_What this task involves_:
Rewrite the lines of every entry below with "scientific name" switched to "binomial" and nothing else changed. Leave out the pictures.

_Input for this task_:
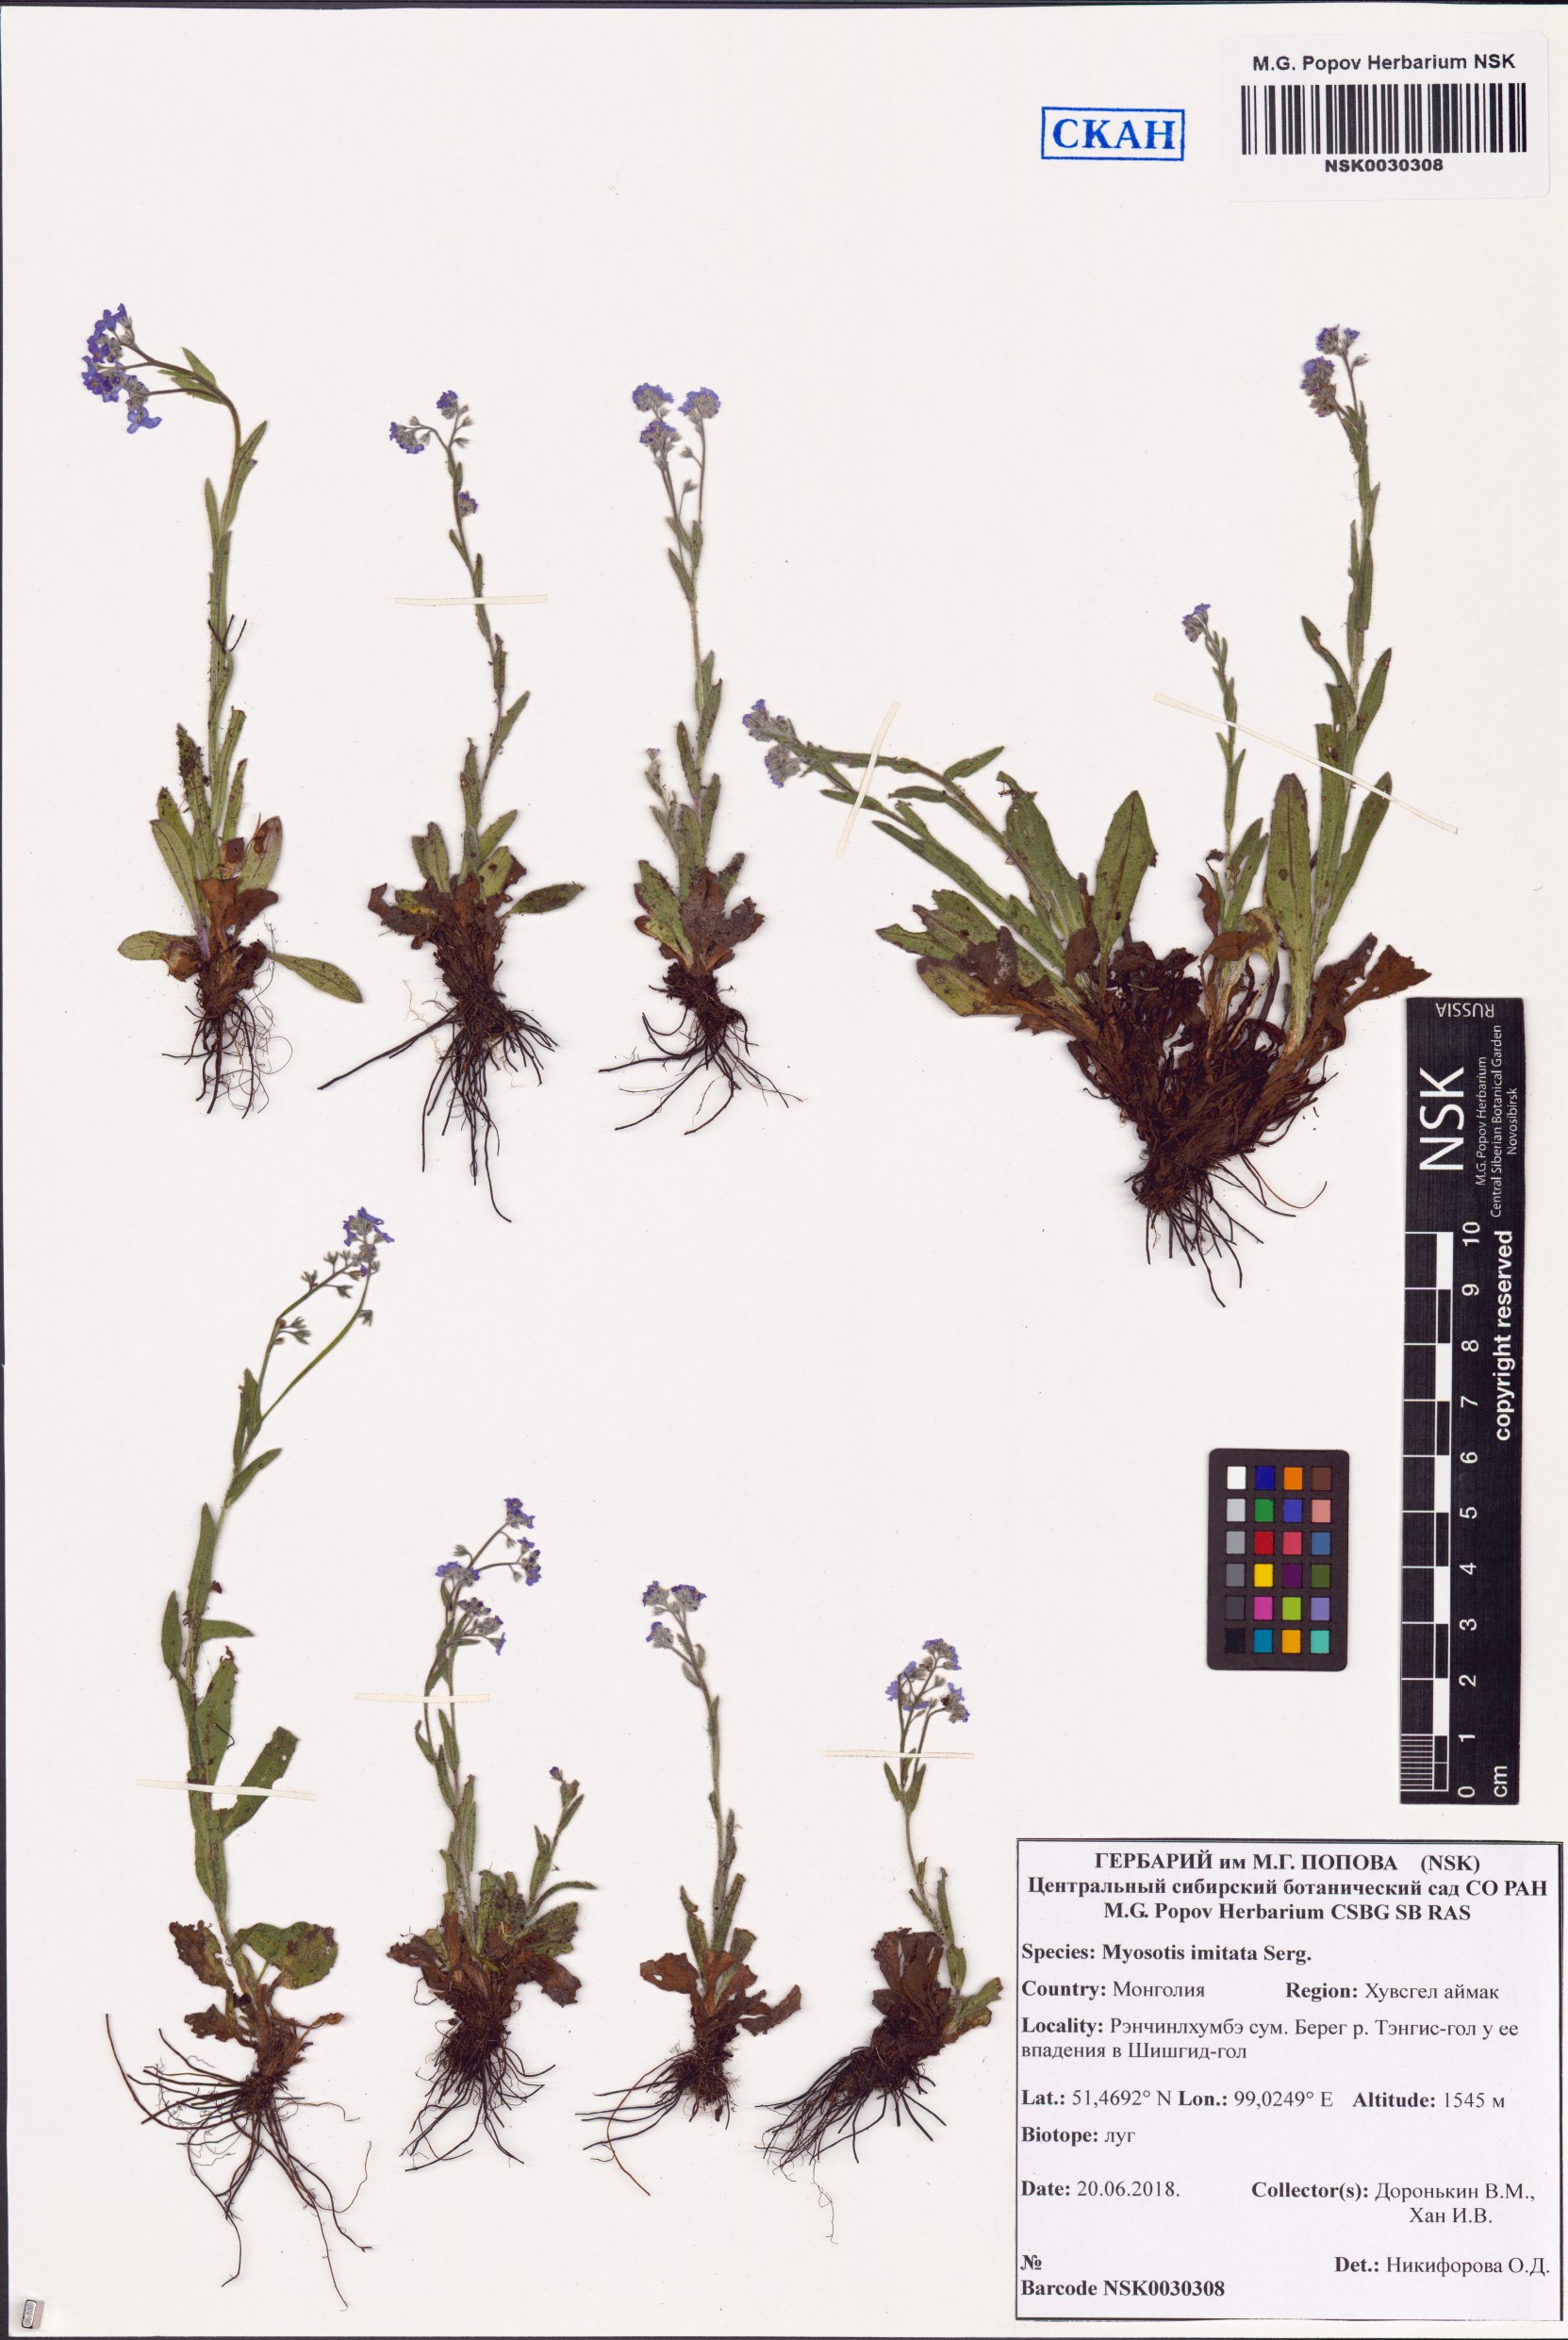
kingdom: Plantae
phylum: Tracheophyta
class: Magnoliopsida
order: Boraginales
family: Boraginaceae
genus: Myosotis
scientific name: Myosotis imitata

_Expected answer_:
kingdom: Plantae
phylum: Tracheophyta
class: Magnoliopsida
order: Boraginales
family: Boraginaceae
genus: Myosotis
binomial: Myosotis imitata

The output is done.